§ What the task asks: Give the lines below again exactly, starting with the line that holds "Innovation for Financial Strength" and going on through the line that holds "Sign up free".

§ Supplied data:
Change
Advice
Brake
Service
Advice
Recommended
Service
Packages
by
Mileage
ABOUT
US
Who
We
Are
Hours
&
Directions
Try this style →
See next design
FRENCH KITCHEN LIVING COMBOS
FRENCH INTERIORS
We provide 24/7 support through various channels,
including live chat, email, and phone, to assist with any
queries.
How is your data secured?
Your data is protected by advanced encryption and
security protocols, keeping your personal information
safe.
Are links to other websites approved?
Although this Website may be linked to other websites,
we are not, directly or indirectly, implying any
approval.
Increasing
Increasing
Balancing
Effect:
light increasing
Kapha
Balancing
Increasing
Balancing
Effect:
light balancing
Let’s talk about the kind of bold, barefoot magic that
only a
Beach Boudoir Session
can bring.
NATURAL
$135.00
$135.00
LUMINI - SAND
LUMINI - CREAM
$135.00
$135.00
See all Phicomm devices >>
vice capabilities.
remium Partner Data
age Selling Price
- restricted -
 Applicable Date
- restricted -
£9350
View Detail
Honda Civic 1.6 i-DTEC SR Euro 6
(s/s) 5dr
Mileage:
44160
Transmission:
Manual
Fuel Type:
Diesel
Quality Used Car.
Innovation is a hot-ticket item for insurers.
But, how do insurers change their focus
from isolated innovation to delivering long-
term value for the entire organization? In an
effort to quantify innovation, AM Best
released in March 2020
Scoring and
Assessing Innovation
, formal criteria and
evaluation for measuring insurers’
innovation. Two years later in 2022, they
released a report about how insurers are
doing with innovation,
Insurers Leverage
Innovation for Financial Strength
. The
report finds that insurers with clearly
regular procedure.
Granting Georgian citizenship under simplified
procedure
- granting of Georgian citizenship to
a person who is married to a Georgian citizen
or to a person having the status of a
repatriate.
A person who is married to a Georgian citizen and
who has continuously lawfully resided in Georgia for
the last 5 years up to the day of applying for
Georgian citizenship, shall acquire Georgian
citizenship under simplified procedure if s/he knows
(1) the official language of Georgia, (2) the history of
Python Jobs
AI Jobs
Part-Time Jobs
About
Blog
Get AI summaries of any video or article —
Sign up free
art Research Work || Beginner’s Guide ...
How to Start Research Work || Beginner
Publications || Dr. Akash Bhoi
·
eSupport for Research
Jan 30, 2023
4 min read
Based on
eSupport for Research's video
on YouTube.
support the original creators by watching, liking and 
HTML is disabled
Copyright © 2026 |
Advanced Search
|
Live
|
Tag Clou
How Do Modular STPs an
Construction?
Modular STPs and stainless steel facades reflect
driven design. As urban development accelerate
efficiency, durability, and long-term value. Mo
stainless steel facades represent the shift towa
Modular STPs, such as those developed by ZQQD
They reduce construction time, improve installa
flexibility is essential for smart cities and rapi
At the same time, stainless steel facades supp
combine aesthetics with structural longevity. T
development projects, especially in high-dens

§ Answer section:
Innovation for Financial Strength
. The
report finds that insurers with clearly
regular procedure.
Granting Georgian citizenship under simplified
procedure
- granting of Georgian citizenship to
a person who is married to a Georgian citizen
or to a person having the status of a
repatriate.
A person who is married to a Georgian citizen and
who has continuously lawfully resided in Georgia for
the last 5 years up to the day of applying for
Georgian citizenship, shall acquire Georgian
citizenship under simplified procedure if s/he knows
(1) the official language of Georgia, (2) the history of
Python Jobs
AI Jobs
Part-Time Jobs
About
Blog
Get AI summaries of any video or article —
Sign up free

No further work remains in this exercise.